Emmanuel Macron accorde une longue interview à "L'Express". Au cours de ce dernier, le chef de l'Etat a notamment évoqué la crise de l'autorité en France, qu'elle soit politique et surtout désormais scientifique, dans le contexte de la crise sanitaire actuelle. "Toutes les sociétés contemporaines vivent cette espèce d'horizontalisation de la société, de la contestation de toute forme d'autorité, y compris de l'autorité académique et scientifique", a estimé le chef de l'Etat.
"Les controverses scientifiques se déploient sur les chaînes d'information et les réseaux sociaux, alors l'inquiétude gagne", a poursuivi Emmanuel Macron. "Le problème clef pour moi, c'est l'écrasement des hiérarchies induit par la société du commentaire permanent : le sentiment que tout se vaut, que toutes les paroles sont égales, celle de quelqu'un qui n'est pas spécialiste mais a un avis sur le virus vaut la voix d'un scientifique", a-t-il décrit.

(Entrées du jeu de données)
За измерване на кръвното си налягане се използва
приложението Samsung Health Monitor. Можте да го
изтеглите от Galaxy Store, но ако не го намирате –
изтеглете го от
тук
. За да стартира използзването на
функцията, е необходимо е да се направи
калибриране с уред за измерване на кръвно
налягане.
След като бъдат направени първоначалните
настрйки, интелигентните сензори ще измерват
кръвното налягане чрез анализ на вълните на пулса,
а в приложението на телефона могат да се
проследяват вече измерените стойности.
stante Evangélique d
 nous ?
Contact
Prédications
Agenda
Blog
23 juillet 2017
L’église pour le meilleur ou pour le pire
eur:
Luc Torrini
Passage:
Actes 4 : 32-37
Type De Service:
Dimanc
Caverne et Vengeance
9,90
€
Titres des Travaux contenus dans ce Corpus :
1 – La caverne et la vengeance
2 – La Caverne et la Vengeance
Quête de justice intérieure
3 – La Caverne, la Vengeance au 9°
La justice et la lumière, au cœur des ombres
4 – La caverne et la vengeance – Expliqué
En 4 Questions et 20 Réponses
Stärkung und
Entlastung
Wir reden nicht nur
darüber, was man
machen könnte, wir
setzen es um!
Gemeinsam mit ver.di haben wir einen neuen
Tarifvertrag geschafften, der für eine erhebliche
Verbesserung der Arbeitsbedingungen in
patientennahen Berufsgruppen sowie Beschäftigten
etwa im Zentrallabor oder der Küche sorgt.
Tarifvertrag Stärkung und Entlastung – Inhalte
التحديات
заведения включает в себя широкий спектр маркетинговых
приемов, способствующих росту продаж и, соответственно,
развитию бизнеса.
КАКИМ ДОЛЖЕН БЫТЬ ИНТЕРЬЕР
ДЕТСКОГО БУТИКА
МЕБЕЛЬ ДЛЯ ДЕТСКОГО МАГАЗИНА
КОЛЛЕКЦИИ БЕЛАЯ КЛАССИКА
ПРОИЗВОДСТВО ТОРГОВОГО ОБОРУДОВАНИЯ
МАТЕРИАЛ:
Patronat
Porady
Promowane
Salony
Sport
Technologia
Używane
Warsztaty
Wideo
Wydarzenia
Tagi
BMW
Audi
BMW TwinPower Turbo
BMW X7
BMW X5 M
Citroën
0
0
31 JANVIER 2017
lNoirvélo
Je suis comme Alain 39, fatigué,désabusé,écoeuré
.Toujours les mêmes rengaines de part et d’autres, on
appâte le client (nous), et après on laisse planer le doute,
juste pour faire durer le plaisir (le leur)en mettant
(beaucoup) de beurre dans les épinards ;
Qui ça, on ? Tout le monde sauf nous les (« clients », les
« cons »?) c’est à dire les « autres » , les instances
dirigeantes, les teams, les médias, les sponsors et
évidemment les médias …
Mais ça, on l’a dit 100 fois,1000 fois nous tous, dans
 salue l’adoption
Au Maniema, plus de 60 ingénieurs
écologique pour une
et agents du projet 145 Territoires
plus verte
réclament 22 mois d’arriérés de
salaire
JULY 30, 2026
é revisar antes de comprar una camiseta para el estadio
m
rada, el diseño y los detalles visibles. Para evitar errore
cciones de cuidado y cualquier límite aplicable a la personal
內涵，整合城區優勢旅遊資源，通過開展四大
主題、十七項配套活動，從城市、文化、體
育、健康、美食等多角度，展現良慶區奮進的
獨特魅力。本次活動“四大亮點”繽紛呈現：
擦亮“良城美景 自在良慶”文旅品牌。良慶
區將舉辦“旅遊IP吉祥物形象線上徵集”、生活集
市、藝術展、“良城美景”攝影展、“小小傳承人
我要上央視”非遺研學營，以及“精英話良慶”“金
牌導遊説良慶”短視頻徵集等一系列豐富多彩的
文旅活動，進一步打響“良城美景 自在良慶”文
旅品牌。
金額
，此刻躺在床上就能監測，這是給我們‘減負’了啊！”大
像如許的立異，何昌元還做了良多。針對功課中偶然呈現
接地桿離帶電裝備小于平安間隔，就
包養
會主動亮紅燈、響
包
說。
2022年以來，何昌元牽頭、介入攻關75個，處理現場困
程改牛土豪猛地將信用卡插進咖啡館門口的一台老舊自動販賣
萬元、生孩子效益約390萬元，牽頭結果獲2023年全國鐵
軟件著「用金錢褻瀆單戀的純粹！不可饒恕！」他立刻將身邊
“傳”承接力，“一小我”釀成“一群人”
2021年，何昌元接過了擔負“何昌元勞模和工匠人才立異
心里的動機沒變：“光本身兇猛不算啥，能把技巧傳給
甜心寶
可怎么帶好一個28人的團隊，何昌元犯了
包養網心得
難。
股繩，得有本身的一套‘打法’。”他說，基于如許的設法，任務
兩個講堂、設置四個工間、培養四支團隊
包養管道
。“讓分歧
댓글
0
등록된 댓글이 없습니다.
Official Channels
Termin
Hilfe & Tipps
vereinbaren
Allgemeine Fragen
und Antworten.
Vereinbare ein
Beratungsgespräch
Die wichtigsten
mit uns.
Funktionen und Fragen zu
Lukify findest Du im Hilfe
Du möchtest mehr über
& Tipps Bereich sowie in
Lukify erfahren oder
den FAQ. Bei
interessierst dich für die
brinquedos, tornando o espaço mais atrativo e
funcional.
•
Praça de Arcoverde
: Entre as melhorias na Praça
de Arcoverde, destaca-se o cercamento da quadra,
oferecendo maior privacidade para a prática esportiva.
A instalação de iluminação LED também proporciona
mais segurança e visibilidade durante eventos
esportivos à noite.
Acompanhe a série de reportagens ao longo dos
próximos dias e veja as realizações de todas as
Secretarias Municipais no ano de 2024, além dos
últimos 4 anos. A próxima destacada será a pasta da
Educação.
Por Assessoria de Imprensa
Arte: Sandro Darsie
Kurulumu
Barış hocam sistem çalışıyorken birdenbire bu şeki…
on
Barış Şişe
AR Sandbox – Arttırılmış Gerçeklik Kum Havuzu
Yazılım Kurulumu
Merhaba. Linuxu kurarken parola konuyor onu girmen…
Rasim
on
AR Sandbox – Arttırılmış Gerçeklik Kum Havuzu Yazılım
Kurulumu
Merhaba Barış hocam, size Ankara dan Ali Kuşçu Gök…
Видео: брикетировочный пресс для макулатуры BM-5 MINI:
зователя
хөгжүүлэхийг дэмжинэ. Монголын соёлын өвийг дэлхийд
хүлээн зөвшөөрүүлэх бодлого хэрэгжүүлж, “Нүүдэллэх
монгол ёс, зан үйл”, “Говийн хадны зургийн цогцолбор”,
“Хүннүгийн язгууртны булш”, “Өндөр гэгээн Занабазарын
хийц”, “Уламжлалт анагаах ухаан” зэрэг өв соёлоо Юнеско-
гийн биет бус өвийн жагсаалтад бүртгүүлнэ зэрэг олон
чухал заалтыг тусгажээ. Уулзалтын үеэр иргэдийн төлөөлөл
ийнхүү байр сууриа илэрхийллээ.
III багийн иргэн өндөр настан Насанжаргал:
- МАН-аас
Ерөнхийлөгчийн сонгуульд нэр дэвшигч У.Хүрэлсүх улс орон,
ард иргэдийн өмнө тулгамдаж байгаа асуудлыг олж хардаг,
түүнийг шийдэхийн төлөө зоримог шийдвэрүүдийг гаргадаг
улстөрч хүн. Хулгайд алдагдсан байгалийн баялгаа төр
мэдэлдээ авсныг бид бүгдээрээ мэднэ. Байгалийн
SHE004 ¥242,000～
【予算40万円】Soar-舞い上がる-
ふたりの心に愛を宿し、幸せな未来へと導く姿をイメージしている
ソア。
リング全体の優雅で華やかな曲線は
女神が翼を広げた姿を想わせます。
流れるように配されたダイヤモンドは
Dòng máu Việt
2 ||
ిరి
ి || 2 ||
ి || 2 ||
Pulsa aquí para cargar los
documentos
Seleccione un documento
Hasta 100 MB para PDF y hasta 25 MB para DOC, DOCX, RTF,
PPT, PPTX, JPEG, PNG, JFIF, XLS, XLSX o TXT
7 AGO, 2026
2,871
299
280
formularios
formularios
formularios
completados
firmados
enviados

Travail demandé:
A - Recopiez fidèlement le passage du texte fourni qui commence aux mots « Emmanuel Macron accorde » et s'arrête après les mots « chef de l'Etat. ».
B - Selon le texte fourni, à quel média Emmanuel Macron accorde-t-il une longue interview ?
C - Résumez le texte fourni en deux phrases.

Réponses de l'exercice:
A -
Emmanuel Macron accorde une longue interview à "L'Express". Au cours de ce dernier, le chef de l'Etat a notamment évoqué la crise de l'autorité en France, qu'elle soit politique et surtout désormais scientifique, dans le contexte de la crise sanitaire actuelle. "Toutes les sociétés contemporaines vivent cette espèce d'horizontalisation de la société, de la contestation de toute forme d'autorité, y compris de l'autorité académique et scientifique", a estimé le chef de l'Etat.

B - À L'Express.

C - Dans une longue interview à L'Express, Emmanuel Macron évoque la crise de l'autorité en France, politique et surtout scientifique, dans le contexte de la crise sanitaire, et la relie à la contestation de toute forme d'autorité que vivent les sociétés contemporaines. Il juge que le problème clef est l'écrasement des hiérarchies induit par la société du commentaire permanent, où l'avis d'un non-spécialiste sur le virus semble valoir la voix d'un scientifique.